Skip to content

Reading from Hive using DBReader

DBReader supports strategy for incremental data reading, but does not support custom queries, like JOIN.

Supported DBReader features

Warning

Actually, columns, where and hwm.expression should be written using SparkSQL syntax, not HiveQL.

Examples

Snapshot strategy:

from onetl.connection import Hive
from onetl.db import DBReader

hive = Hive(...)

reader = DBReader(
    connection=hive,
    source="schema.table",
    columns=["id", "key", "CAST(value AS text) value", "updated_dt"],
    where="key = 'something'",
)
df = reader.run()

Incremental strategy:

from onetl.connection import Hive
from onetl.db import DBReader
from onetl.strategy import IncrementalStrategy

hive = Hive(...)

reader = DBReader(
    connection=hive,
    source="schema.table",
    columns=["id", "key", "CAST(value AS text) value", "updated_dt"],
    where="key = 'something'",
    hwm=DBReader.AutoDetectHWM(name="hive_hwm", expression="updated_dt"),
)

with IncrementalStrategy():
    df = reader.run()

Recommendations

Use column-based write formats

Prefer these write formats:

For colum-based write formats, each file contains separated sections there column data is stored. The file footer contains location of each column section/group. Spark can use this information to load only sections required by specific query, e.g. only selected columns, to drastically speed up the query.
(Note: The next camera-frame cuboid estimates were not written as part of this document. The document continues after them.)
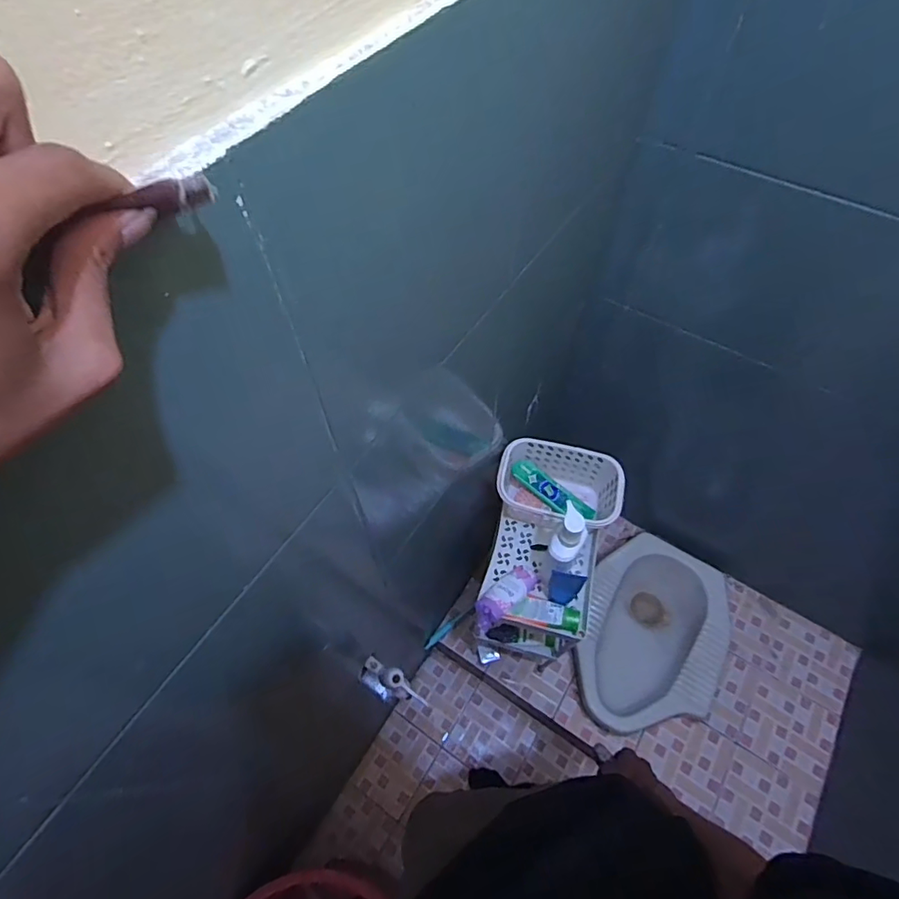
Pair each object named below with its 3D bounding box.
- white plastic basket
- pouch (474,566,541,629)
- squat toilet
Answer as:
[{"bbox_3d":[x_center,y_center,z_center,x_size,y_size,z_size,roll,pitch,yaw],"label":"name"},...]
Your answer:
[{"bbox_3d":[0.213,0.082,1.035,0.236,0.114,0.153,14,61,8],"label":"white plastic basket"},{"bbox_3d":[0.108,0.268,0.971,0.058,0.041,0.160,41,49,20],"label":"pouch"},{"bbox_3d":[0.548,0.548,1.479,0.386,0.219,0.516,29,64,15],"label":"squat toilet"}]

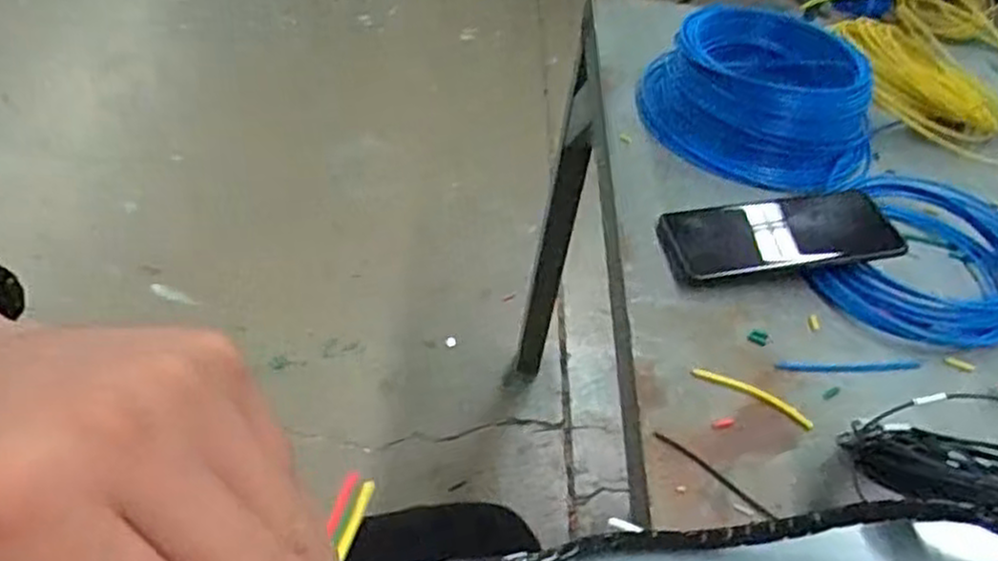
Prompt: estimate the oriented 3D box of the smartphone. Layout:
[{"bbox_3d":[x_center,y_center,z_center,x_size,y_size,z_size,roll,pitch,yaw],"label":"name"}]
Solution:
[{"bbox_3d":[0.207,-0.036,0.579,0.167,0.012,0.075,-9,51,-1],"label":"smartphone"}]

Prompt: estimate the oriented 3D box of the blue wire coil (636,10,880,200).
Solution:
[{"bbox_3d":[0.236,-0.168,0.680,0.204,0.075,0.163,26,47,17],"label":"blue wire coil"}]

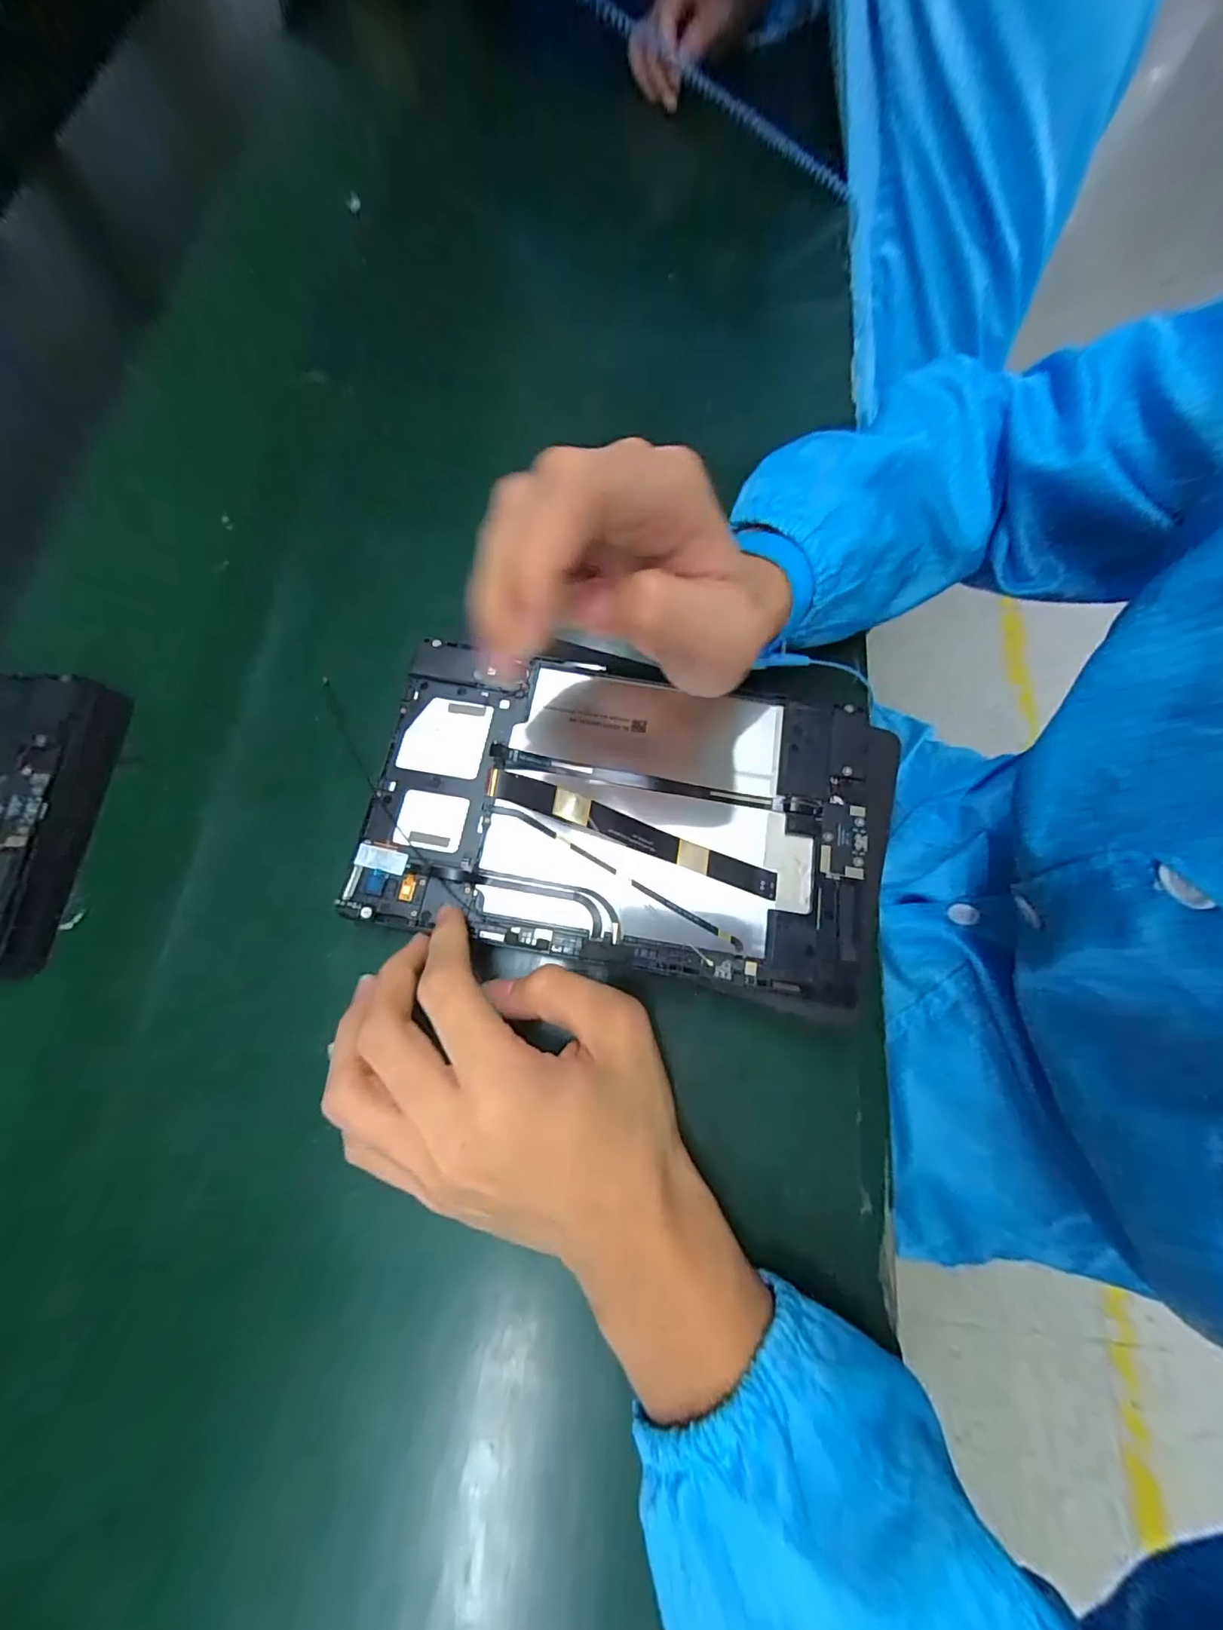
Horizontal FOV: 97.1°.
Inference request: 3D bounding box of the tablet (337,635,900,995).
[{"bbox_3d":[0.008,-0.006,0.264,0.242,0.013,0.154,10,74,2],"label":"tablet"}]

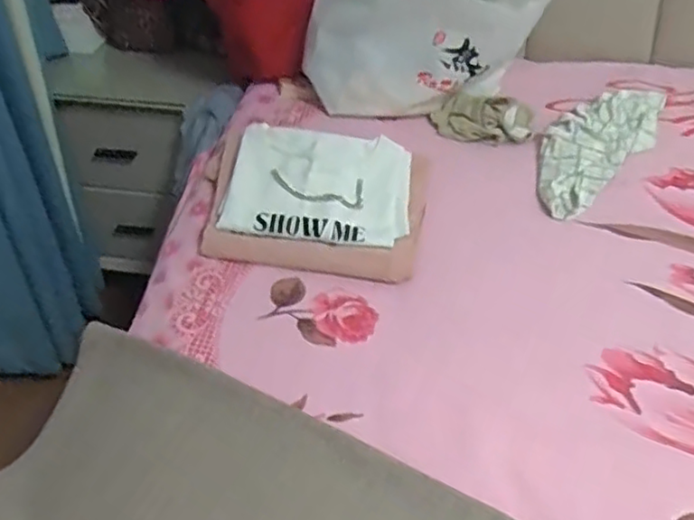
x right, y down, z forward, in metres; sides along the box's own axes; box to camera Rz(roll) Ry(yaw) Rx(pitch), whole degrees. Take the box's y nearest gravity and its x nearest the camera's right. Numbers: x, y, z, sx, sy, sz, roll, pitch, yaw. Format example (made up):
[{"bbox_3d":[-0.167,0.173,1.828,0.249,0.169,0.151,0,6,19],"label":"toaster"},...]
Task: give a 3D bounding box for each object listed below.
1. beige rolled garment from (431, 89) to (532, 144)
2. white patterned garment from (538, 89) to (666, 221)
[{"bbox_3d":[0.202,-0.218,0.978,0.147,0.048,0.095,2,45,1],"label":"beige rolled garment"},{"bbox_3d":[0.358,-0.171,0.942,0.122,0.031,0.321,29,51,25],"label":"white patterned garment"}]

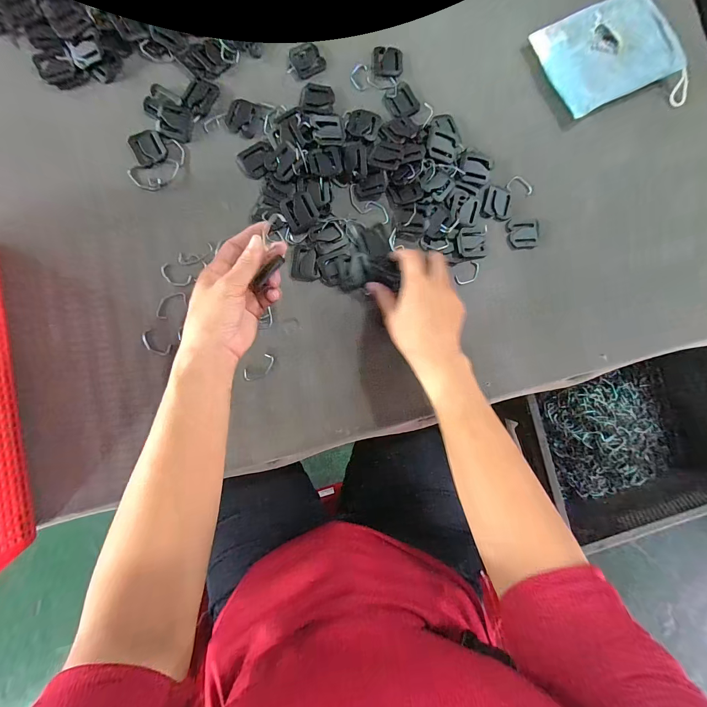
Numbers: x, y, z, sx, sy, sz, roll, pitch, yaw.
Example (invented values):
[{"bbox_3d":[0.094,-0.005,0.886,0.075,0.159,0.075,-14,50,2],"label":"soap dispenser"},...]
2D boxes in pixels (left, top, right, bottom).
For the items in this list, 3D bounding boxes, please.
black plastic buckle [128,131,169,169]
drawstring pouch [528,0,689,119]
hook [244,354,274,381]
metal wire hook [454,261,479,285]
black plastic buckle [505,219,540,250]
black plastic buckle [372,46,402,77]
[{"bbox_3d":[-0.227,-0.229,0.363,0.033,0.004,0.036,-32,89,-5],"label":"black plastic buckle"},{"bbox_3d":[0.319,-0.358,0.395,0.162,0.023,0.134,-25,88,-5],"label":"drawstring pouch"},{"bbox_3d":[-0.101,0.017,0.353,0.036,0.004,0.018,-37,89,-6],"label":"hook"},{"bbox_3d":[0.134,-0.092,0.381,0.033,0.004,0.019,-42,90,-7],"label":"metal wire hook"},{"bbox_3d":[0.204,-0.142,0.391,0.041,0.010,0.034,-5,86,-4],"label":"black plastic buckle"},{"bbox_3d":[0.041,-0.351,0.390,0.035,0.004,0.035,4,86,-3],"label":"black plastic buckle"}]

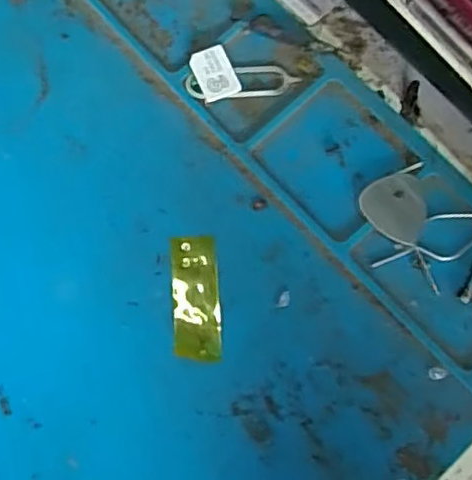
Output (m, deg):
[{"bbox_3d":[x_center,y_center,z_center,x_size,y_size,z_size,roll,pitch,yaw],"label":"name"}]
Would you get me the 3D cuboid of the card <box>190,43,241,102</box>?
[{"bbox_3d":[-0.005,-0.038,0.151,0.009,0.004,0.012,-24,84,-3],"label":"card"}]

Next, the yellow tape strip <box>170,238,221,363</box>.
[{"bbox_3d":[-0.009,0.012,0.140,0.010,0.004,0.026,-4,75,1],"label":"yellow tape strip"}]

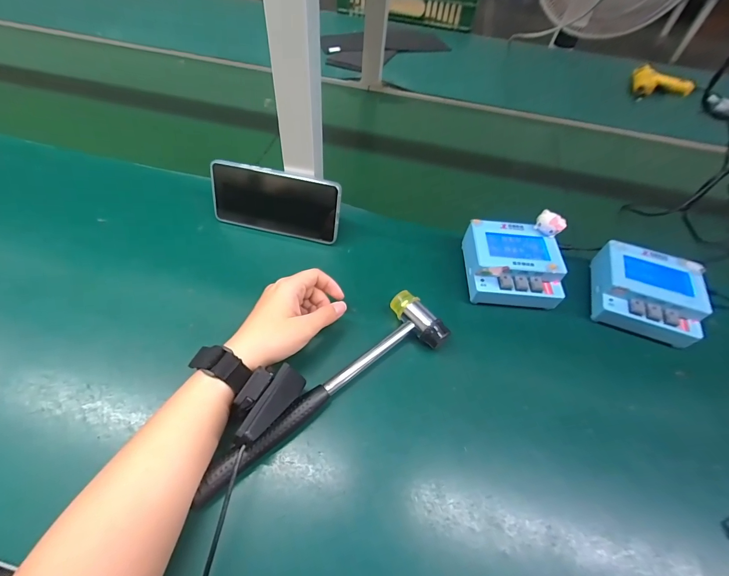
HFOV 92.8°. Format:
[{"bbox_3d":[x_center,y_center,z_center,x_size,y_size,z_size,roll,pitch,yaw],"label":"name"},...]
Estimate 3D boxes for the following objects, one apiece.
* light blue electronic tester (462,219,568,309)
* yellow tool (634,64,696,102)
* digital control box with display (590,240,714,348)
[{"bbox_3d":[0.177,-0.030,0.417,0.104,0.042,0.098,5,53,-1],"label":"light blue electronic tester"},{"bbox_3d":[0.717,-0.491,0.845,0.134,0.031,0.120,34,58,19],"label":"yellow tool"},{"bbox_3d":[0.327,0.004,0.403,0.103,0.044,0.102,18,54,9],"label":"digital control box with display"}]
Another advantage is high compression ratio, e.g. 10x-100x in comparison to JSON or CSV.

Select only required columns

Instead of passing "*" in DBReader(columns=[...]) prefer passing exact column names. This drastically reduces the amount of data read by Spark, if column-based file formats are used.

Use partition columns in where clause

Queries should include WHERE clause with filters on Hive partitioning columns. This allows Spark to read only small set of files (partition pruning) instead of scanning the entire table, so this drastically increases performance.

Supported operators are: =, >, < and BETWEEN, and only against some static value.